-- begin Text --

Bethlehem Baptist Mobile App Download the Bethlehem Baptist Church Mobile App Available for iOS and Android

Sermons

January 31/February 1, 2017

Your Tradition and the Word of God

Sam Crabtree | Matthew 15:1-20

Then Pharisees and scribes came to Jesus from Jerusalem and said, “Why do your disciples break the tradition of the elders? For they do not wash their hands when they eat.” He answered them, “And why do you break the commandment of God for the sake of your tradition? For God commanded, ‘Honor your father and your mother,’ and, ‘Whoever reviles father or mother must surely die.’ But you say, ‘If anyone tells his father or his mother, “What you would have gained from me is given to God,” he need not honor his father.’ So for the sake of your tradition you have made void the word of God. You hypocrites! Well did Isaiah prophesy of you, when he said:

“‘This people honors me with their lips, but their heart is far from me; in vain do they worship me, teaching as doctrines the commandments of men.’”

And he called the people to him and said to them, “Hear and understand: it is not what goes into the mouth that defiles a person, but what comes out of the mouth; this defiles a person.” Then the disciples came and said to him, “Do you know that the Pharisees were offended when they heard this saying?” He answered, “Every plant that my heavenly Father has not planted will be rooted up. Let them alone; they are blind guides. And if the blind lead the blind, both will fall into a pit.” But Peter said to him, “Explain the parable to us.” And he said, “Are you also still without understanding? Do you not see that whatever goes into the mouth passes into the stomach and is expelled? But what comes out of the mouth proceeds from the heart, and this defiles a person. For out of the heart come evil thoughts, murder, adultery, sexual immorality, theft, false witness, slander. These are what defile a person. But to eat with unwashed hands does not defile anyone.”—Matthew 15:1–20

 

Introduction

Welcome to pastors in town for the Pastors Conference. Greetings to the South Campus—now that I’m no longer executive minister, I don’t get down there much.

-- end Text --
-- begin Recorded information --

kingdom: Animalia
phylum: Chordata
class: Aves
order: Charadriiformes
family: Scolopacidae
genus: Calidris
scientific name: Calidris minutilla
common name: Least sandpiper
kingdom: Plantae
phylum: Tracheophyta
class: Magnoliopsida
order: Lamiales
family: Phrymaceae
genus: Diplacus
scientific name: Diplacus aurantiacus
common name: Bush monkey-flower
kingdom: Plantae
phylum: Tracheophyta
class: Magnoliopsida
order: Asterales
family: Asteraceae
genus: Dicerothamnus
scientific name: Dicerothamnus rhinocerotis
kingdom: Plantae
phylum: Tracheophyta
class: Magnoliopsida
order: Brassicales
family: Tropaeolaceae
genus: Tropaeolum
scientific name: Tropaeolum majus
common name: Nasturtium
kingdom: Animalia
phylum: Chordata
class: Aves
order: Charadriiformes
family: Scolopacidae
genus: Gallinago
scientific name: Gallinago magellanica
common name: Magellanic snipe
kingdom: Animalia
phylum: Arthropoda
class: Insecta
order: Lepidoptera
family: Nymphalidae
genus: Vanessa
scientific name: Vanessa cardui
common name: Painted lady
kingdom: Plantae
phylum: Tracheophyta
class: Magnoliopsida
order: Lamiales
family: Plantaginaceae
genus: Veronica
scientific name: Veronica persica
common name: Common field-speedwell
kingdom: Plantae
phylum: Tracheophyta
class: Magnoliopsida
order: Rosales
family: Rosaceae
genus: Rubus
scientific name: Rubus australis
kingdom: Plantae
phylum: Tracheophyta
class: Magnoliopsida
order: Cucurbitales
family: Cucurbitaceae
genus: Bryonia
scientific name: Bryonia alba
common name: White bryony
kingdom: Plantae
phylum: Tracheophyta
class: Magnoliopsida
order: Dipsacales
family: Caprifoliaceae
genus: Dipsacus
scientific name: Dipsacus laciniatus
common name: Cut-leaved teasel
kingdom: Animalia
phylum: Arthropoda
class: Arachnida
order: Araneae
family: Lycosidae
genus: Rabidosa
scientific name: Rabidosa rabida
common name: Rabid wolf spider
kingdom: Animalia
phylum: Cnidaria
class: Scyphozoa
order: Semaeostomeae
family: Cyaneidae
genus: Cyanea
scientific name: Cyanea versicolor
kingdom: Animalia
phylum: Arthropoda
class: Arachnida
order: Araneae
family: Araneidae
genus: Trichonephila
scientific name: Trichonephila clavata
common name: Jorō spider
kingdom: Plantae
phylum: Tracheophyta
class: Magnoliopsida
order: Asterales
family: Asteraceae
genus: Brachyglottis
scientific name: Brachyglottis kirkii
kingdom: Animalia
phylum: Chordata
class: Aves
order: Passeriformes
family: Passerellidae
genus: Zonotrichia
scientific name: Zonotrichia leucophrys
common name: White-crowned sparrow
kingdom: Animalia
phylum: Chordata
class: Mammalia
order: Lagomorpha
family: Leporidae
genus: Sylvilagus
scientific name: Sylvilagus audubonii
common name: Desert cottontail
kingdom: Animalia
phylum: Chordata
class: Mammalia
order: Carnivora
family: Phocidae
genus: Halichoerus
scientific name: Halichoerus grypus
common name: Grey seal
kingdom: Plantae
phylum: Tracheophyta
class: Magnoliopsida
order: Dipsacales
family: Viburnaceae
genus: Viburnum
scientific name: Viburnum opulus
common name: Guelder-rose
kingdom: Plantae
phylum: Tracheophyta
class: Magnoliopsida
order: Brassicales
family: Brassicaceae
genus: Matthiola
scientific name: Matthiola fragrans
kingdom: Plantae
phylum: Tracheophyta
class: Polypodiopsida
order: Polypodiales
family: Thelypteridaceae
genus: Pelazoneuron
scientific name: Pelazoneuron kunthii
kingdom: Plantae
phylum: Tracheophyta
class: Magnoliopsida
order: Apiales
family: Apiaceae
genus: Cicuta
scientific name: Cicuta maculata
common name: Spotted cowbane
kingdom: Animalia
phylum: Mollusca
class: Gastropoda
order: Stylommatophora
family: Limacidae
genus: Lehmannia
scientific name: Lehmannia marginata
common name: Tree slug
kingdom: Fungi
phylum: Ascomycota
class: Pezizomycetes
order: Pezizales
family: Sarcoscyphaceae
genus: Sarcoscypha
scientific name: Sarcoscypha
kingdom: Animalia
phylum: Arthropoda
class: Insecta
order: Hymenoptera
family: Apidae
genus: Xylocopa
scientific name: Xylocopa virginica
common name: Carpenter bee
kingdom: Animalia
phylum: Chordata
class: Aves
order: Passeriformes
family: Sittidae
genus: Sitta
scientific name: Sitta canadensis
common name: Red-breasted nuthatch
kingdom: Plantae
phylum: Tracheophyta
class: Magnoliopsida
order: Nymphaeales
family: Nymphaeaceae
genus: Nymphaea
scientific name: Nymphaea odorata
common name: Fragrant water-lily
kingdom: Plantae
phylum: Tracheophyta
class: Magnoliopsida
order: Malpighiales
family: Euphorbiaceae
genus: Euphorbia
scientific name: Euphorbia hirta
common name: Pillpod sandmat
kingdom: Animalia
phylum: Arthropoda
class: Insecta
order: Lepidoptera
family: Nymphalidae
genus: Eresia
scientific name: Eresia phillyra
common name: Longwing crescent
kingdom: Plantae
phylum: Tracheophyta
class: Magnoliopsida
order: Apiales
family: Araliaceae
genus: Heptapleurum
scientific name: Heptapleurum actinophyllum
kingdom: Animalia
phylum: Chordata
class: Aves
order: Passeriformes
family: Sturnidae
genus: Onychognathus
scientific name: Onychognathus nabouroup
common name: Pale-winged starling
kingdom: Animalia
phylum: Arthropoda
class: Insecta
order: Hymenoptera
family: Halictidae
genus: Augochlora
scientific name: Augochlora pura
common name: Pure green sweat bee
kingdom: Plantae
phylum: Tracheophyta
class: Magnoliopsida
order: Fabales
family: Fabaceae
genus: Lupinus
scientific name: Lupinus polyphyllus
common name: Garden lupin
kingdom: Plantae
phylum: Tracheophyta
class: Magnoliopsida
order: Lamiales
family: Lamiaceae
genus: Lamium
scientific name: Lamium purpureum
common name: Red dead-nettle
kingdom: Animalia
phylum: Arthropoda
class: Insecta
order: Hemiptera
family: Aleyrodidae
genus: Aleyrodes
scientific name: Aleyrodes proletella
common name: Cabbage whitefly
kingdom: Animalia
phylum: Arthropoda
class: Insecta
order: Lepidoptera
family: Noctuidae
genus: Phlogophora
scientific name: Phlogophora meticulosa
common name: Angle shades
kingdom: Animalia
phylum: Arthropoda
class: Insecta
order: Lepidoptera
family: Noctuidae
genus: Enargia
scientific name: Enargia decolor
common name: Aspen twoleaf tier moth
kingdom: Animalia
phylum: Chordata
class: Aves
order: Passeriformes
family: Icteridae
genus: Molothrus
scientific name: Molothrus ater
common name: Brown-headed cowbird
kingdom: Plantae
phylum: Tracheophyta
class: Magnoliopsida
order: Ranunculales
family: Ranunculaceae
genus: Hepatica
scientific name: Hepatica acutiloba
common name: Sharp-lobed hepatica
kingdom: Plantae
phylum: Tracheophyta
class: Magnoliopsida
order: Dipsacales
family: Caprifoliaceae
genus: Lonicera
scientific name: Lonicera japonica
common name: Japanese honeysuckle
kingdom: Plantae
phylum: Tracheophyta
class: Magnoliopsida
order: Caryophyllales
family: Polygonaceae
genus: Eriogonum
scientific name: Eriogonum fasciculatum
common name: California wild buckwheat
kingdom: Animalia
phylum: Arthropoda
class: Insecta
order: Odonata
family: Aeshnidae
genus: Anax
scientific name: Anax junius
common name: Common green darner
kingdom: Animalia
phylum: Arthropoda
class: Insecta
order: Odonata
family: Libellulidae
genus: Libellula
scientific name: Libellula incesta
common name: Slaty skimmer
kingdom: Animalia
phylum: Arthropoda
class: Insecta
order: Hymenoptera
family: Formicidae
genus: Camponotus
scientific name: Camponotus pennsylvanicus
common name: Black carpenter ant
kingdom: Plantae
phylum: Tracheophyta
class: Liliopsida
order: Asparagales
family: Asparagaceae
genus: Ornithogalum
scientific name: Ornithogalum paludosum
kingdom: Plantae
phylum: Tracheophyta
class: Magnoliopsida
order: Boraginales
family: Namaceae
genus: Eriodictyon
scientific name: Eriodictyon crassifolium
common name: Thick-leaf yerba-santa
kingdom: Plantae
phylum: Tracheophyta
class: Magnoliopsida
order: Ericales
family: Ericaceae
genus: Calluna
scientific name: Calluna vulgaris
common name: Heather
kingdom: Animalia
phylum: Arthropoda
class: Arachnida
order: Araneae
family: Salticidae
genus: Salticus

-- end Recorded information --

Directions -
1. Who is named as the speaker on the sermon page?
2. Write out the part of the records that opens with their first line and closes with the line containing "common name: Bush monkey-flower", keeping each line exactly as it appears.
The sermon page and the records have nothing to do with each other.

Solutions to the exercise -
1. Sam Crabtree

2.
kingdom: Animalia
phylum: Chordata
class: Aves
order: Charadriiformes
family: Scolopacidae
genus: Calidris
scientific name: Calidris minutilla
common name: Least sandpiper
kingdom: Plantae
phylum: Tracheophyta
class: Magnoliopsida
order: Lamiales
family: Phrymaceae
genus: Diplacus
scientific name: Diplacus aurantiacus
common name: Bush monkey-flower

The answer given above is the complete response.